In retrospect, he’s happy how things turned out. “Now I realize it’s a badge of honor – it means you’re a threat to the rest of the contestants!” 

An Unexpectedly Sweet Victory

There’s obviously something to that threat business, since his cooking chops carried him straight into the MasterChef Top 10. For example, he nailed the TV dinner challenge, even when Derrick forced him to cook with 15 minutes less on the clock than everyone else. But that wasn’t his finest moment so far.

“No doubt, my proudest moment has been the apple pie challenge,” he says. “I am not a baker! Growing up, my family didn’t allow sweets. They were taboo.”  He’s not kidding, either. When family members ate something sweet, they had to brush their teeth immediately. That’s one way to tame a sweet tooth!

“Not eating pastry, not being a baker, winning that challenge and having Christina say my pie is awesome — that’s amazing!” Given his background as a bartender and cocktail maestro (his Twitter handle is @Tipseychef), maybe the bourbon he added gave him an edge. 

Whatever the reason he won that challenge, it all fits with his worldview: Do what you love and don’t let anyone tell you to give up. That’s one reason his favorite past winner was Luca Manfe. 

“Yes, he was also a restaurant manager like me,” Christopher says, “but he’s also humble. Remember that it took him two tries to get on the show. He just kept going, and he won. It’s not about what happens to you, it’s what you do afterwards. 

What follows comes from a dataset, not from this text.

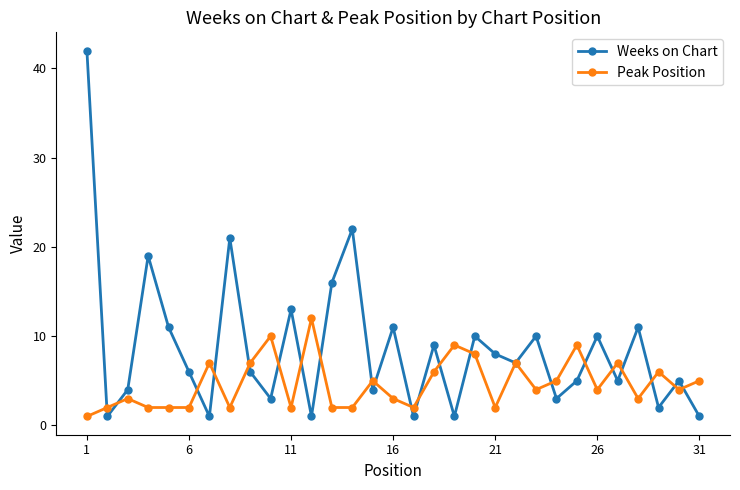

In Weeks on Chart, how many points are higher than both neighbors (excluding endpoints)?

11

“Life will knock you down, but you brush yourself off and keep going.” 

Navigating Life’s Peaks and Valleys

And you let bygones be bygones. He and Shelly are now friends, despite their rough start. He even gave her a pep talk when she started getting negative feedback after the Las Vegas episode aired, reminding her she made the Top 10. 

“I’m still close with a lot of people,” he says. “That’s what it made it tough when people got sent home. That really surprised me about the show. You don’t expect people to be so nice — it’s a competition!” 

Talking to him, I could tell the occasionally angry or arrogant Christopher we see at home is partly him, but mostly the result of the editing-for-drama typical of reality shows. He had nothing but nice things to say about everyone on the show, including the judges. Even the formidable Gordon Ramsay is “a true gentleman” in his eyes.

“I know sometimes I get in my own head and become negative. But I try to be positive.” Of course, being a man of contradictions, it doesn’t always work out quite that way. 

“The next episode [airing July 22] is good, but like a bonehead, I got inside my head and screwed up,” he admits with a laugh. “I’m dreading watching it live! 

“Peaks and valleys — that’s been my life, and my time on MasterChef!”

MasterChef airs Wednesday nights at 8pm on FOX.